OLÁ, EU SOU UM MAC. OLÁ, EU SOU A PEPA.
A falhada campanha de publicidade com cinco bloggersde moda que a Samsung promoveu e depois fez desaparecer das redes sociais lembra-me o conto de fadas da Branca de Neve e a sacramental pergunta da Rainha Má: «Espelho meu, espelho meu, há mais bela do que eu?»
«Você é bela, rainha, isso é verdade» – respondeu o espelho. – «Mas a Apple possui mais beleza.»
Toda a gente sabe que a inveja da Rainha só lhe trouxe dissabores e que os planos de roubar o coração da inimiga acabaram por não correr muito bem.
No mundo de fadas tecnológico o desfecho também não é famoso, embora esteja longe de estar encerrado.
SAI DA FRENTE, Ó SAMSUNG
Em agosto do ano passado, um tribunal dos EUA deu razão às queixas da Apple segundo as quais os Galaxy não eram mais do que cópias descaradas do iPhone e do iPad.

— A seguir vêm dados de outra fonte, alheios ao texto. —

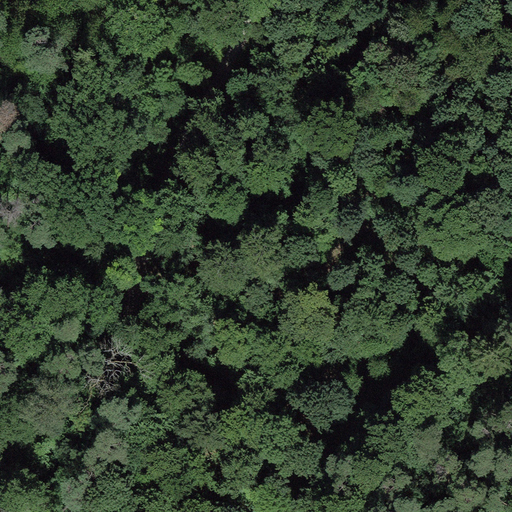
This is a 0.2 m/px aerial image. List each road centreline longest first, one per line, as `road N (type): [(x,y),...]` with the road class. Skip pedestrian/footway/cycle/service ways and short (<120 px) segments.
road 1 (track): [(264,0),(178,160),(133,291),(125,511)]
road 2 (track): [(511,320),(430,357),(343,433),(301,511)]
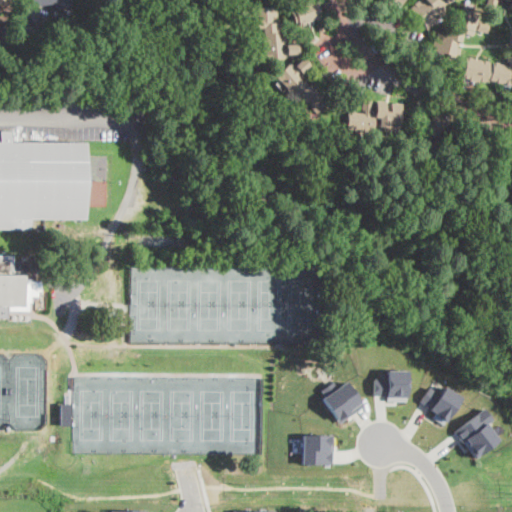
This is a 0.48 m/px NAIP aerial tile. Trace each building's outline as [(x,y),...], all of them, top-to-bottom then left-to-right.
[(70,0),(71,6),(56,8),(55,3),(52,3),(52,5),(32,7),(31,0),(70,0)] [(113,0),(119,2),(115,12),(109,9),(113,0)] [(301,0),(307,0),(308,1),(310,0),(315,0),(322,17),(320,18),(321,19),(317,20),(316,19),(306,23),(306,24),(301,26),(301,24),(299,25),(298,22),(295,23),(290,12),(294,10),(293,7),(295,6),(295,5),(300,3),(299,1),(301,0)] [(450,0),(443,6),(447,12),(439,18),(436,14),(433,16),(437,21),(426,29),(410,8),(419,1),(421,4),(423,2),(425,6),(428,3),(425,0),(450,0)] [(511,0),(511,8),(508,7),(510,2),(503,0),(496,0),(493,9),(485,7),(487,0),(511,0)] [(269,18),(269,23),(278,22),(279,32),(282,32),(282,34),(283,33),(284,38),(282,38),(283,49),(286,48),(285,45),(297,43),(299,54),(287,55),(287,53),(284,54),(285,59),(267,60),(266,57),(265,58),(264,54),(266,54),(265,45),(264,45),(263,40),(265,40),(264,28),(243,30),(242,14),(249,14),(249,9),(277,6),(278,13),(277,13),(277,17),(269,18)] [(475,22),(478,23),(479,22),(489,24),(486,33),(477,30),(477,28),(475,27),(474,32),(473,31),(472,36),(463,34),(461,42),(453,40),(452,44),(456,45),(455,47),(460,49),(459,54),(457,54),(455,59),(432,53),(434,47),(432,47),(433,42),(434,43),(435,40),(440,41),(441,36),(444,37),(447,29),(457,32),(458,27),(458,26),(463,7),(478,11),(475,22)] [(511,53),(511,83),(487,78),(486,82),(479,80),(479,83),(462,80),(466,58),(508,67),(509,63),(507,63),(509,53),(511,53)] [(311,66),(300,75),(309,85),(312,82),(321,93),(332,84),(338,91),(328,99),(331,102),(317,114),(299,93),(293,98),(274,76),(289,63),(294,68),(305,59),(311,66)] [(371,101),(370,116),(374,117),(372,132),(346,129),(348,113),(362,114),(363,101),(371,101)] [(389,111),(390,112),(391,103),(402,105),(399,133),(379,131),(380,118),(374,117),(375,101),(385,102),(384,111),(389,111)] [(427,116),(430,119),(435,115),(433,113),(435,112),(436,113),(438,111),(449,126),(445,129),(446,131),(432,142),(436,149),(430,152),(432,155),(418,163),(409,150),(422,141),(420,138),(424,135),(418,127),(425,122),(423,120),(421,121),(414,113),(421,107),(428,115),(427,116)] [(10,142),(85,143),(84,219),(30,219),(30,230),(0,229),(0,256),(13,256),(12,271),(23,271),(23,280),(30,280),(30,303),(26,303),(26,309),(13,309),(13,306),(8,306),(8,318),(0,318),(0,131),(10,132),(10,142)] [(187,183),(178,188),(167,168),(177,163),(187,183)] [(405,369),(384,369),(384,379),(371,378),(371,395),(384,395),(384,400),(404,401),(405,396),(405,369)] [(344,381),(362,405),(339,422),(321,398),(324,395),(320,389),(331,380),(336,386),(344,381)] [(459,397),(444,421),(427,410),(428,407),(418,400),(426,386),(436,393),(442,385),(459,397)] [(59,425),(69,425),(69,403),(59,403),(59,425)] [(473,458),(497,439),(484,423),(490,419),(481,407),(452,431),(473,458)] [(301,434),(331,434),(332,463),(300,463),(301,434)]
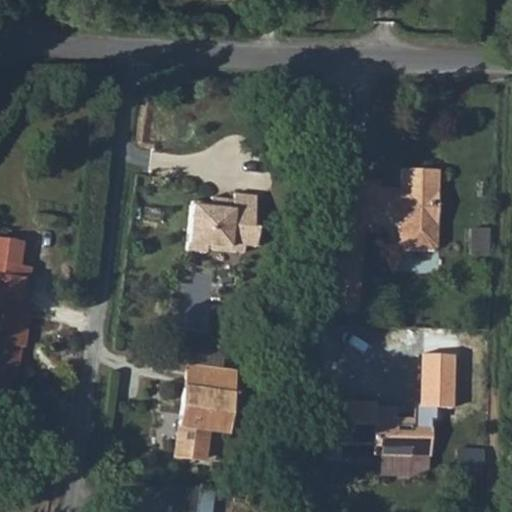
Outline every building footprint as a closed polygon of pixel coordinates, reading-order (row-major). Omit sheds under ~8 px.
[(427,201),(435,202),(436,167),(400,167),(399,187),(377,187),(377,180),(338,177),(330,310),(355,311),(360,234),(375,235),(375,225),(396,226),(396,244),(401,253),(427,253),(434,245),(435,227),(426,227),(427,201)] [(248,229),(252,199),(230,196),(230,202),(209,199),(208,205),(188,202),(181,252),(200,255),(201,247),(223,250),(223,254),(238,256),(239,248),(251,250),(254,230),(248,229)] [(435,227),(435,202),(427,201),(426,227),(435,227)] [(0,261),(12,263),(14,244),(0,242),(0,261)] [(0,369),(7,370),(14,372),(17,342),(25,344),(30,304),(25,302),(16,301),(18,287),(27,287),(29,265),(12,263),(0,261),(0,369)] [(25,302),(27,287),(18,287),(16,301),(25,302)] [(422,353),(420,407),(452,408),(454,355),(422,353)] [(232,375),(185,369),(176,457),(202,460),(205,431),(226,433),(232,375)] [(424,460),(425,421),(367,419),(368,407),(318,405),(316,443),(365,445),(365,458),(424,460)] [(316,446),(315,472),(350,473),(351,447),(316,446)]
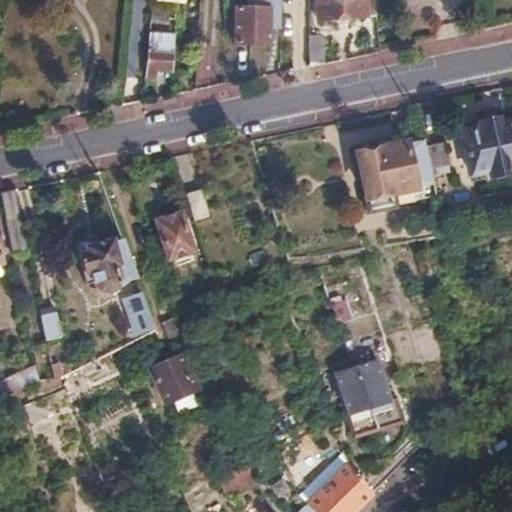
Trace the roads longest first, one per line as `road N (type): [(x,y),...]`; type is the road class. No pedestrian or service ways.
road 1 (residential): [(0,159),(511,51)]
road 2 (tertiary): [(392,511),(511,446)]
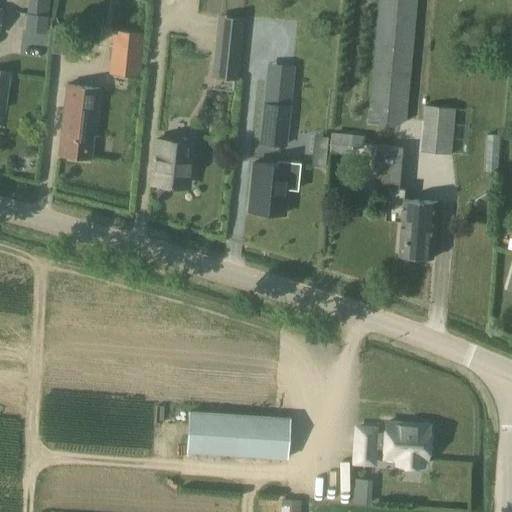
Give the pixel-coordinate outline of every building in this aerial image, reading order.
[(407,128),(418,0),(380,0),(369,124),(407,128)] [(26,14),(25,30),(45,32),(47,16),(26,14)] [(140,33),(114,31),(110,73),(136,75),(140,33)] [(216,41),(214,61),(238,63),(240,44),(216,41)] [(0,108),(4,109),(9,73),(0,71),(0,108)] [(66,84),(58,154),(91,158),(100,88),(66,84)] [(291,88),(267,86),(261,143),(285,145),(291,88)] [(425,106),(421,151),(452,154),(456,108),(425,106)] [(332,133),(330,152),(352,154),(353,135),(332,133)] [(157,139),(152,183),(182,186),(185,162),(190,163),(193,138),(175,136),(174,141),(157,139)] [(377,145),(373,186),(401,188),(405,147),(377,145)] [(296,189),(299,163),(277,161),(277,164),(253,162),(248,210),(278,213),(284,214),(286,188),(296,189)] [(405,199),(400,255),(434,258),(438,202),(405,199)] [(189,411),(187,453),(287,458),(290,418),(189,411)] [(422,458),(427,459),(429,425),(386,422),(385,433),(375,433),(375,428),(357,427),(356,448),(374,449),(374,445),(384,446),(383,456),(398,457),(398,465),(422,466),(422,458)] [(350,499),(367,502),(371,478),(354,476),(350,499)] [(281,497),(280,511),(298,511),(299,498),(281,497)]
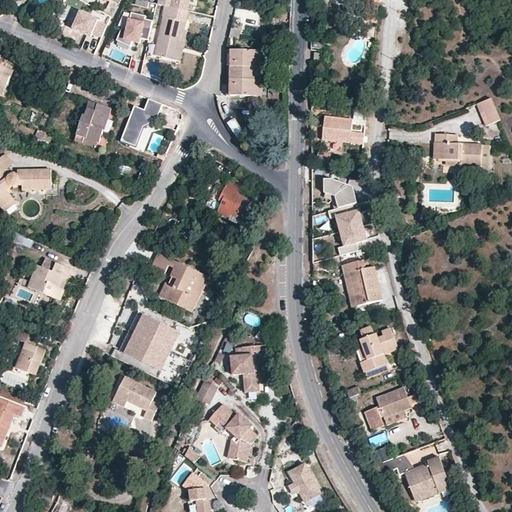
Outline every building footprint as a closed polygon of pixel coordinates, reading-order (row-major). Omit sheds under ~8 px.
[(171,0),(170,7),(187,11),(189,0),(171,0)] [(365,0),(363,11),(379,15),(380,0),(365,0)] [(182,29),(187,11),(170,7),(165,6),(154,56),(175,60),(182,29)] [(92,51),(105,22),(83,11),(74,29),(87,34),(81,46),(92,51)] [(370,26),(378,27),(379,15),(363,11),(363,13),(364,17),(366,20),(367,22),(368,24),(370,26)] [(139,38),(147,40),(151,20),(143,18),(144,15),(131,13),(128,29),(122,28),(116,41),(129,47),(131,41),(138,42),(139,38)] [(231,25),(228,37),(237,38),(239,27),(231,25)] [(186,30),(182,29),(175,60),(179,61),(186,30)] [(253,95),(256,50),(230,49),(228,94),(253,95)] [(0,65),(0,89),(5,92),(9,79),(12,80),(15,71),(0,65)] [(0,93),(5,96),(12,80),(9,79),(5,92),(0,89),(0,93)] [(487,123),(502,117),(494,96),(478,102),(487,123)] [(147,110),(136,105),(120,143),(137,150),(151,116),(161,120),(168,104),(152,98),(147,110)] [(103,117),(107,118),(110,108),(90,102),(86,117),(82,116),(75,140),(93,146),(95,139),(100,141),(104,130),(100,128),(103,117)] [(366,121),(328,117),(325,143),(363,148),(366,121)] [(41,139),(44,133),(38,131),(36,137),(41,139)] [(434,134),(434,142),(439,142),(439,163),(442,163),(467,164),(481,164),(481,142),(458,141),(458,134),(434,134)] [(481,142),(481,164),(488,164),(489,142),(481,142)] [(0,158),(4,165),(6,164),(12,161),(5,151),(0,154),(0,158)] [(11,174),(6,164),(4,165),(0,158),(0,202),(10,197),(6,188),(10,185),(19,189),(52,188),(51,168),(18,170),(17,174),(11,174)] [(457,172),(467,164),(442,163),(441,172),(457,172)] [(218,208),(243,220),(252,202),(237,194),(241,187),(225,179),(222,187),(227,189),(221,200),(219,206),(218,208)] [(337,195),(349,184),(335,179),(327,179),(327,191),(328,192),(337,195)] [(347,205),(355,203),(350,185),(349,184),(337,195),(340,207),(347,205)] [(227,189),(222,187),(217,198),(221,200),(227,189)] [(348,212),(347,205),(340,207),(337,208),(329,210),(331,217),(337,215),(341,230),(363,224),(359,209),(348,212)] [(241,225),(243,220),(218,208),(216,212),(241,225)] [(327,224),(328,216),(317,214),(316,222),(327,224)] [(340,254),(357,250),(356,242),(367,240),(363,224),(341,230),(344,245),(338,246),(340,254)] [(18,234),(15,241),(31,249),(34,242),(18,234)] [(169,267),(173,260),(160,253),(153,267),(166,275),(169,267)] [(68,278),(75,281),(77,282),(82,272),(51,257),(48,266),(44,264),(35,286),(46,291),(41,304),(55,308),(59,297),(68,299),(70,291),(64,289),(68,278)] [(343,264),(345,274),(350,273),(359,308),(383,302),(373,265),(365,267),(363,259),(343,264)] [(176,270),(180,263),(173,260),(169,267),(176,270)] [(186,304),(184,310),(192,314),(204,291),(206,290),(208,291),(213,281),(180,263),(176,270),(178,271),(171,284),(167,283),(159,297),(173,304),(176,300),(186,304)] [(350,273),(345,274),(354,309),(359,308),(350,273)] [(70,291),(75,281),(68,278),(64,289),(70,291)] [(173,304),(184,310),(186,304),(176,300),(173,304)] [(145,316),(140,314),(121,352),(125,354),(145,316)] [(178,333),(145,316),(125,354),(159,371),(163,370),(179,338),(178,333)] [(361,361),(365,373),(389,364),(386,354),(385,350),(392,348),(393,351),(400,349),(393,328),(383,332),(385,336),(380,338),(378,333),(376,334),(373,324),(362,328),(365,338),(363,339),(366,347),(370,358),(365,360),(361,361)] [(25,342),(16,367),(35,374),(45,349),(33,345),(36,336),(18,330),(15,339),(25,342)] [(252,366),(256,365),(255,355),(263,354),(262,346),(237,349),(238,358),(231,359),(233,376),(244,375),(246,392),(260,391),(257,373),(253,374),(252,366)] [(365,360),(370,358),(366,347),(361,349),(365,360)] [(389,364),(365,373),(368,379),(392,371),(389,364)] [(111,405),(116,406),(119,400),(128,381),(123,379),(111,405)] [(119,400),(129,405),(150,416),(146,423),(155,427),(162,410),(157,406),(161,399),(128,381),(119,400)] [(210,405),(219,388),(206,381),(197,398),(210,405)] [(351,398),(363,393),(360,386),(348,390),(351,398)] [(389,420),(409,411),(414,409),(416,412),(423,409),(424,408),(418,395),(411,398),(406,387),(379,398),(383,406),(368,412),(376,431),(387,427),(384,418),(387,417),(389,420)] [(21,417),(24,408),(0,398),(0,445),(1,446),(12,414),(21,417)] [(127,412),(129,405),(119,400),(116,406),(127,412)] [(239,443),(235,458),(248,461),(252,445),(259,437),(251,430),(254,428),(241,415),(238,418),(225,405),(210,420),(218,427),(222,423),(236,436),(242,431),(246,435),(239,443)] [(411,417),(409,411),(389,420),(391,425),(411,417)] [(230,457),(235,458),(239,443),(246,435),(242,431),(236,436),(233,439),(230,457)] [(369,437),(371,447),(388,442),(385,432),(369,437)] [(376,451),(380,460),(391,455),(388,446),(376,451)] [(189,456),(194,460),(200,454),(193,450),(189,456)] [(405,452),(380,462),(373,465),(380,476),(400,468),(402,475),(408,472),(417,494),(436,487),(442,488),(444,492),(455,487),(442,455),(431,459),(431,462),(419,467),(412,469),(405,452)] [(419,467),(405,452),(412,469),(419,467)] [(294,482),(291,484),(295,492),(299,490),(304,501),(319,493),(305,464),(289,472),(294,482)] [(193,497),(189,497),(189,511),(211,511),(212,496),(208,496),(208,485),(211,481),(195,470),(185,483),(193,488),(193,497)] [(436,487),(417,494),(420,502),(444,492),(442,488),(436,487)] [(302,504),(298,495),(297,496),(304,511),(327,501),(324,494),(302,504)]
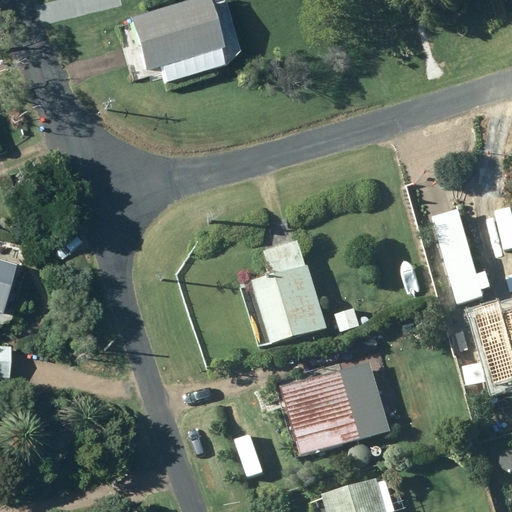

Alguns dias depois, um tribunal japonês decidiu que a marca sul-coreana não violara nenhuma patente da marca norte-americana.
Esqueçam a tecnologia, as patentes e as nacionalidades dos tribunais: é no mundo da moda que a principal batalha se tem desenrolado – uma batalha pelo direito de fazer parte do vestuário e de ser vista ao nosso espelho como a marca mais bela. «Fazer produtos com sexo», dissera Steve Jobs quando regressou em julho de 1997 a uma Apple quadrada, cinzentona e à beira da falência.
A Samsung portuguesa resolveu portanto reforçar a ideia de que os gadgets da marca também podem ser acessórios de moda tão estilosos como os da Apple.
Dado que contratar publicitários de qualidade custa muito dinheiro e estamos em crise, convidou cinco pessoas com blogues dessa área para dizer umas banalidades em vídeo. Enquanto falavam sobre 2012 e os glamorosos planos para 2013, eram filmadas com unsgadgets no mesmo enquadramento – a estratégia de «product placement» é mais velha que o aspirador Samsung com que a minha avó infernizava as manhãs de domingo.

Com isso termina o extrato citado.